-- About this task --
Only the lines from the start of the data through the line with "обнаружили фальшивый жир" belong in the copy. Restate them word for word, minus the pictures.

-- Supplied data --
== Segment start ==

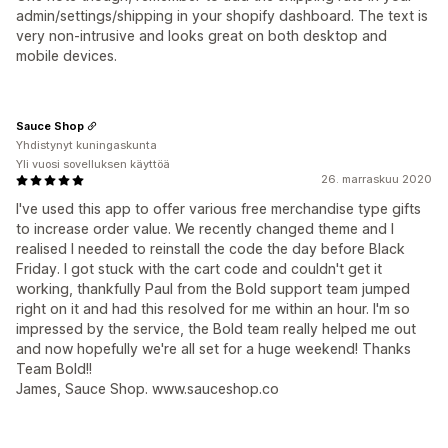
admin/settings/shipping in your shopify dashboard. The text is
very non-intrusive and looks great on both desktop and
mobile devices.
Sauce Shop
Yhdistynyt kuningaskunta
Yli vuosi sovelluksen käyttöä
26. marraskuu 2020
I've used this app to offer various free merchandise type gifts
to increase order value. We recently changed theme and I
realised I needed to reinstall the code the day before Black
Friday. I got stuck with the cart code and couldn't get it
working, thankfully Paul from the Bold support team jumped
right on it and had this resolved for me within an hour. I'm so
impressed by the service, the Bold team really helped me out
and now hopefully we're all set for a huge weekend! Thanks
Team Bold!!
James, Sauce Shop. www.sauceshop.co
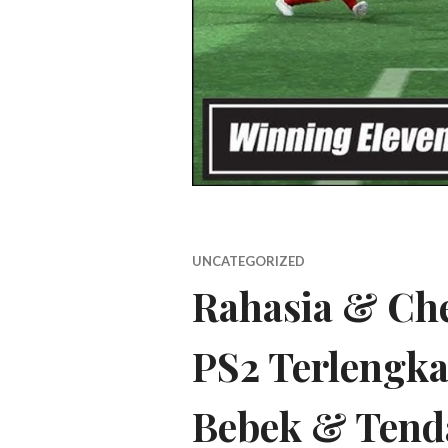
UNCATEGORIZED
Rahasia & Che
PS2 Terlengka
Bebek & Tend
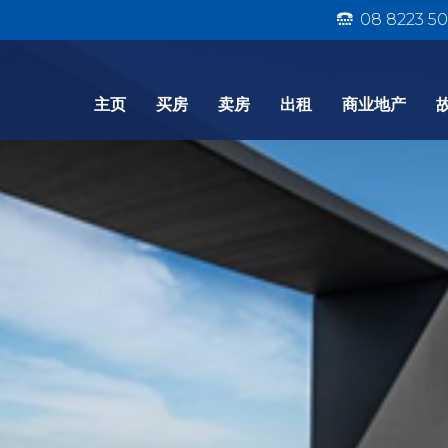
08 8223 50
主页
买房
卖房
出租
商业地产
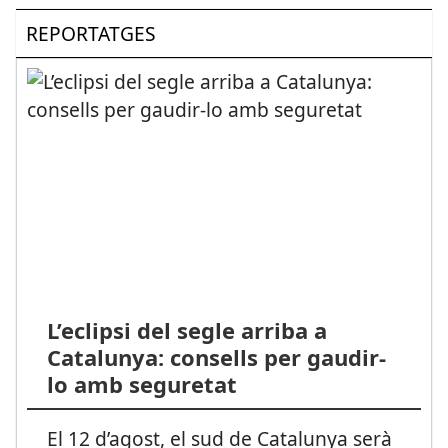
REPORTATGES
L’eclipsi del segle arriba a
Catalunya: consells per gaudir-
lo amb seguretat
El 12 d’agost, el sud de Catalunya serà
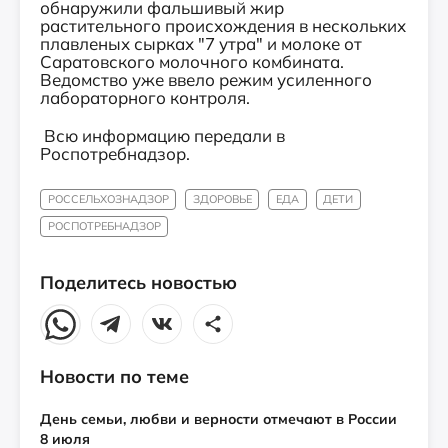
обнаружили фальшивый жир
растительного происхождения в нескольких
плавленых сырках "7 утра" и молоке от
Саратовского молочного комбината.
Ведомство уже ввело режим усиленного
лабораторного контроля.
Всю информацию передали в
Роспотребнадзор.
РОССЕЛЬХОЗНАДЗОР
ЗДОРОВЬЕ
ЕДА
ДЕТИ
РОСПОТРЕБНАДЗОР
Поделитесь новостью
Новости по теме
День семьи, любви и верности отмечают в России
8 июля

== Segment end ==

-- Written response --
admin/settings/shipping in your shopify dashboard. The text is
very non-intrusive and looks great on both desktop and
mobile devices.
Sauce Shop
Yhdistynyt kuningaskunta
Yli vuosi sovelluksen käyttöä
26. marraskuu 2020
I've used this app to offer various free merchandise type gifts
to increase order value. We recently changed theme and I
realised I needed to reinstall the code the day before Black
Friday. I got stuck with the cart code and couldn't get it
working, thankfully Paul from the Bold support team jumped
right on it and had this resolved for me within an hour. I'm so
impressed by the service, the Bold team really helped me out
and now hopefully we're all set for a huge weekend! Thanks
Team Bold!!
James, Sauce Shop. www.sauceshop.co
UNCATEGORIZED
Rahasia & Che
PS2 Terlengka
Bebek & Tend
08 8223 50
主页
买房
卖房
出租
商业地产
REPORTATGES
L’eclipsi del segle arriba a
Catalunya: consells per gaudir-
lo amb seguretat
El 12 d’agost, el sud de Catalunya serà
обнаружили фальшивый жир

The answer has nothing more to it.